The plein air movement, painting outdoors, has gained momentum in recent years and is almost always direct painting. Many masters of the medium painted directly. Two particular favorites of mine, Hals and Velazquez were direct painters who made their brushwork sing. I've posted a couple of examples below.
I learned the term "alla prima" ("first attempt" in Italian) to mean doing a painting in one session, one go. So it is a direct method, meaning using paint without glazing, seems to me. Direct painting and "alla prima" aren't quite synonymous, though That is, direct painting can take place over more than one session, which is what Velazquez seems to have done, and so did Hals. On the other hand, there are portraits by Hals that are said to have been painted all in one go, wet-into-wet, which is what "alla prima" meant to me.
|Juan Pareja by Velazquez, 1650|
So direct painting in several sessions may or may not be painting into a wet layer since drying depends on the pigment, vehicle, and any medium being used as well as local conditions. And alla prima implies only one session of work. Nevertheless, the distinction is clear, I think.
Then there are other terms that can be confusing and interrelate with direct painting, wet-into-wet painting, and alla prima painting. The phrase "premier coup," has been said by many to mean a single session of painting (the term is French, and also means first attempt). One notable painter of the past, John Sargent, was said to hover with his brush at arm's length then rush the easel and place a stroke of paint just so, leaving it alone thereafter, which certainly sounds as if he did what I think the term ought to mean. He put down a stroke of paint only after considerable thought, placed it precisely, and generally left it alone, especially in the final stage of a portrait. Of course, that description belies Sargent's well-known penchant for scraping and repainting, sometimes dozens of times on the same picture. So the question arises, is premier coup really a synonym for alla prima? They are defined as the same thing when translated to English.

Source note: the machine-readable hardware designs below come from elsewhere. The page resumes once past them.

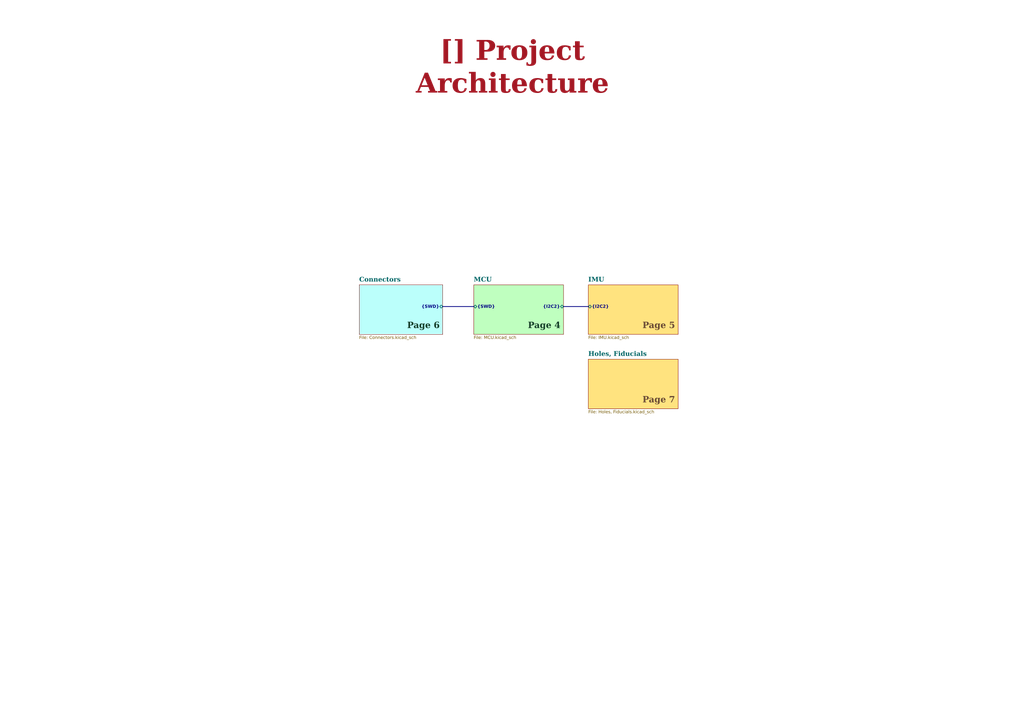
<source format=kicad_sch>
(kicad_sch
	(version 20231120)
	(generator "eeschema")
	(generator_version "8.0")
	(uuid "07236397-3ba4-47af-9809-3faac3a2aa49")
	(paper "A3")
	(title_block
		(title "Project Architecture")
		(date "2025-01-12")
		(rev "${REVISION}")
		(company "${COMPANY}")
	)
	(lib_symbols)
	(bus_alias "I2C2"
		(members "I2C2_SDA" "I2C2_SCL" "IMU_~{RESET}" "IMU_INT")
	)
	(bus_alias "SWD"
		(members "SWDIO" "SWCLK" "NRST")
	)
	(bus
		(pts
			(xy 231.14 125.73) (xy 241.3 125.73)
		)
		(stroke
			(width 0)
			(type default)
		)
		(uuid "567e4b15-1da0-4689-9809-bc038bf61482")
	)
	(bus
		(pts
			(xy 181.61 125.73) (xy 194.31 125.73)
		)
		(stroke
			(width 0)
			(type default)
		)
		(uuid "7fe1e36b-f77d-424b-8908-1b3d52b80599")
	)
	(text_box "[${#}] ${TITLE}"
		(exclude_from_sim no)
		(at 144.78 21.59 0)
		(size 130.81 12.7)
		(stroke
			(width -0.0001)
			(type default)
		)
		(fill
			(type none)
		)
		(effects
			(font
				(face "Times New Roman")
				(size 8 8)
				(thickness 1.2)
				(bold yes)
				(color 162 22 34 1)
			)
		)
		(uuid "f4789478-c68e-4cee-9edd-5d11b744f94d")
	)
	(text "Page 6"
		(exclude_from_sim no)
		(at 180.34 135.89 0)
		(effects
			(font
				(face "Times New Roman")
				(size 2.54 2.54)
				(bold yes)
				(color 20 60 40 1)
			)
			(justify right bottom)
			(href "#4")
		)
		(uuid "3fe93b11-0ea5-4ec1-8ac3-7c370ad99d67")
	)
	(text "Page 7"
		(exclude_from_sim no)
		(at 276.86 166.37 0)
		(effects
			(font
				(face "Times New Roman")
				(size 2.54 2.54)
				(bold yes)
				(color 100 70 50 1)
			)
			(justify right bottom)
			(href "#7")
		)
		(uuid "98021beb-7c9d-4575-8b77-01bea1100e11")
	)
	(text "Page 5"
		(exclude_from_sim no)
		(at 276.86 135.89 0)
		(effects
			(font
				(face "Times New Roman")
				(size 2.54 2.54)
				(bold yes)
				(color 100 70 50 1)
			)
			(justify right bottom)
			(href "#5")
		)
		(uuid "b60ecde0-2a85-4071-a728-47148cd80779")
	)
	(text "Page 4"
		(exclude_from_sim no)
		(at 229.87 135.89 0)
		(effects
			(font
				(face "Times New Roman")
				(size 2.54 2.54)
				(bold yes)
				(color 20 60 40 1)
			)
			(justify right bottom)
			(href "#4")
		)
		(uuid "f04f874a-d252-4474-87f2-c34bbb094a4c")
	)
	(sheet
		(at 241.3 147.32)
		(size 36.83 20.32)
		(fields_autoplaced yes)
		(stroke
			(width 0.1524)
			(type solid)
		)
		(fill
			(color 255 200 0 0.5020)
		)
		(uuid "387c2d3b-892a-470b-ba39-cf83346b1b07")
		(property "Sheetname" "Holes, Fiducials"
			(at 241.3 146.2909 0)
			(effects
				(font
					(face "Times New Roman")
					(size 1.905 1.905)
					(bold yes)
				)
				(justify left bottom)
			)
		)
		(property "Sheetfile" "Holes, Fiducials.kicad_sch"
			(at 241.3 168.2246 0)
			(effects
				(font
					(face "Arial")
					(size 1.27 1.27)
				)
				(justify left top)
			)
		)
		(instances
			(project "KiBot_Project_Test"
				(path "/f9e05184-c88b-4a88-ae9c-ab2bdb32be7c/c5103ceb-5325-4a84-a025-9638a412984e"
					(page "7")
				)
			)
		)
	)
	(sheet
		(at 147.32 116.84)
		(size 34.29 20.32)
		(fields_autoplaced yes)
		(stroke
			(width 0.1524)
			(type solid)
		)
		(fill
			(color 187 255 251 1.0000)
		)
		(uuid "df39f164-d0cb-4b4e-9c05-2a16fbd35e35")
		(property "Sheetname" "Connectors"
			(at 147.32 115.8109 0)
			(effects
				(font
					(face "Times New Roman")
					(size 1.905 1.905)
					(thickness 0.254)
					(bold yes)
				)
				(justify left bottom)
			)
		)
		(property "Sheetfile" "Connectors.kicad_sch"
			(at 147.32 137.7446 0)
			(effects
				(font
					(face "Arial")
					(size 1.27 1.27)
				)
				(justify left top)
			)
		)
		(pin "{SWD}" bidirectional
			(at 181.61 125.73 0)
			(effects
				(font
					(face "Arial")
					(size 1.27 1.27)
					(bold yes)
				)
				(justify right)
			)
			(uuid "91c81c82-358a-400e-9517-84032b2e8e8e")
		)
		(instances
			(project "KiBot_Project_Test"
				(path "/f9e05184-c88b-4a88-ae9c-ab2bdb32be7c/c5103ceb-5325-4a84-a025-9638a412984e"
					(page "6")
				)
			)
		)
	)
	(sheet
		(at 241.3 116.84)
		(size 36.83 20.32)
		(fields_autoplaced yes)
		(stroke
			(width 0.1524)
			(type solid)
		)
		(fill
			(color 255 200 0 0.5020)
		)
		(uuid "e744f3ce-03a6-44a6-8792-1447ef232b9a")
		(property "Sheetname" "IMU"
			(at 241.3 115.8109 0)
			(effects
				(font
					(face "Times New Roman")
					(size 1.905 1.905)
					(bold yes)
				)
				(justify left bottom)
			)
		)
		(property "Sheetfile" "IMU.kicad_sch"
			(at 241.3 137.7446 0)
			(effects
				(font
					(face "Arial")
					(size 1.27 1.27)
				)
				(justify left top)
			)
		)
		(pin "{I2C2}" bidirectional
			(at 241.3 125.73 180)
			(effects
				(font
					(face "Arial")
					(size 1.27 1.27)
					(bold yes)
				)
				(justify left)
			)
			(uuid "25923017-048c-4ff8-b80b-83c04ff8b78a")
		)
		(instances
			(project "KiBot_Project_Test"
				(path "/f9e05184-c88b-4a88-ae9c-ab2bdb32be7c/c5103ceb-5325-4a84-a025-9638a412984e"
					(page "5")
				)
			)
		)
	)
	(sheet
		(at 194.31 116.84)
		(size 36.83 20.32)
		(fields_autoplaced yes)
		(stroke
			(width 0.1524)
			(type solid)
		)
		(fill
			(color 128 255 128 0.5000)
		)
		(uuid "f06537ee-772d-44d3-8c50-e0ba41038c9c")
		(property "Sheetname" "MCU"
			(at 194.31 115.8109 0)
			(effects
				(font
					(face "Times New Roman")
					(size 1.905 1.905)
					(bold yes)
				)
				(justify left bottom)
			)
		)
		(property "Sheetfile" "MCU.kicad_sch"
			(at 194.31 137.7446 0)
			(effects
				(font
					(face "Arial")
					(size 1.27 1.27)
				)
				(justify left top)
			)
		)
		(pin "{I2C2}" bidirectional
			(at 231.14 125.73 0)
			(effects
				(font
					(face "Arial")
					(size 1.27 1.27)
					(bold yes)
				)
				(justify right)
			)
			(uuid "e3bec393-e505-4918-bbdf-0acce9c5b653")
		)
		(pin "{SWD}" bidirectional
			(at 194.31 125.73 180)
			(effects
				(font
					(face "Arial")
					(size 1.27 1.27)
					(bold yes)
				)
				(justify left)
			)
			(uuid "72fa67fb-1b3a-43c0-b038-95bd37c40083")
		)
		(instances
			(project "KiBot_Project_Test"
				(path "/f9e05184-c88b-4a88-ae9c-ab2bdb32be7c/c5103ceb-5325-4a84-a025-9638a412984e"
					(page "4")
				)
			)
		)
	)
)

</source>
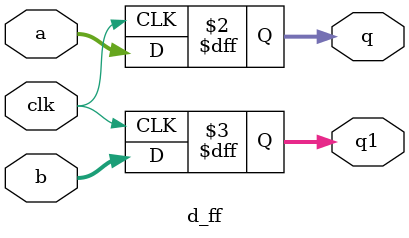
<source format=v>
module d_ff (a,b, clk, q,q1);
   input [63:0]a;
   input [63:0]b;
   //input [63:0]c;
   input clk;
   output [63:0]q;
   output  [63:0]q1;	
  // output [63:0]q63;
   wire clk;
   reg [63:0]q;
   reg  [63:0]q1;
   //reg [63:0]q63;
   always @ (posedge clk)
   begin
    q <= a;
    q1<=b;
    //q63 <= c;
 end

endmodule
</source>
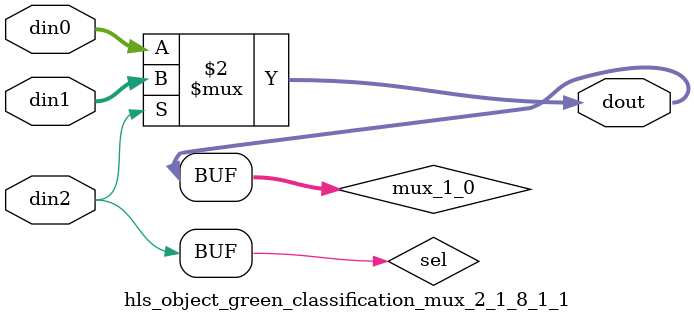
<source format=v>

`timescale 1ns/1ps

module hls_object_green_classification_mux_2_1_8_1_1 #(
parameter
    ID                = 0,
    NUM_STAGE         = 1,
    din0_WIDTH       = 32,
    din1_WIDTH       = 32,
    din2_WIDTH         = 32,
    dout_WIDTH            = 32
)(
    input  [7 : 0]     din0,
    input  [7 : 0]     din1,
    input  [0 : 0]    din2,
    output [7 : 0]   dout);

// puts internal signals
wire [0 : 0]     sel;
// level 1 signals
wire [7 : 0]         mux_1_0;

assign sel = din2;

// Generate level 1 logic
assign mux_1_0 = (sel[0] == 0)? din0 : din1;

// output logic
assign dout = mux_1_0;

endmodule

</source>
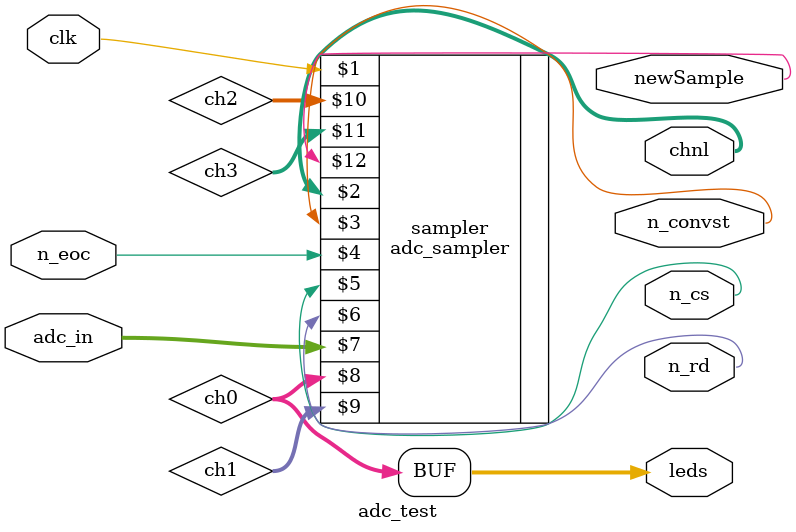
<source format=sv>
module adc_test (input logic clk,    // Clock from FPGA
	output logic[2:0] chnl, // Channel selector to ADC
	output logic n_convst, // (ON low) Start conversion on ADC
	input logic n_eoc, // (ON low) Input signal indicating EOC from ADC
	output logic n_cs, // (ON low) chip select to ADC
	output logic n_rd, // (ON low) initiate a read on ADC
	input logic[7:0] adc_in, // data bits from the ADC
	output logic[7:0] leds,
	output logic newSample);
	
logic[7:0] ch0, ch1, ch2, ch3;

adc_sampler sampler(clk, chnl, n_convst, n_eoc, n_cs, n_rd, adc_in, ch0, ch1, ch2, ch3, newSample);

assign leds = ch0;

endmodule

</source>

|Jasper Schade by Franz Hals 1645|
Premier coup ought to mean the same thing that alla prima does, but to me it's the first touch of the brush. If you see it that way, then premier coup means the "put down a stroke and leave it alone" school of painting, in contrast to working one color into another (wet-in-wet) on the painting surface, which might lead to muddiness or worse.
Also confusing is that direct painting could be alla prima or not and alla prima might be premier coup or not. The idea that wet-into-wet is somehow synonymous with any of the above, isn't strictly true, either. The centuries-old technique of painting into a lubricating medium applied to the support, underdrawn or underpainted, or what Monet called "painting into the soup," is by definition wet-into-wet. That technique is actually glazing, adding more or less transparent layers over an often contrasting underpainting that has been allowed to dry thoroughly.
So to sum up for my own purposes, I use the terms mentioned as follows:
- direct painting - painting without glazing, sometimes in more than one session
- alla prima - painting in a single session, which requires wet-in-wet techniques
- premier coup - putting down one brush stroke and then leaving it alone
- wet-in-wet - application of wet paint to a wet underlayer, whether paint or medium
Here are a couple of my own small works. Each of these was painted alla prima using a premier coup technique. That's my story and I'm stickin' to it.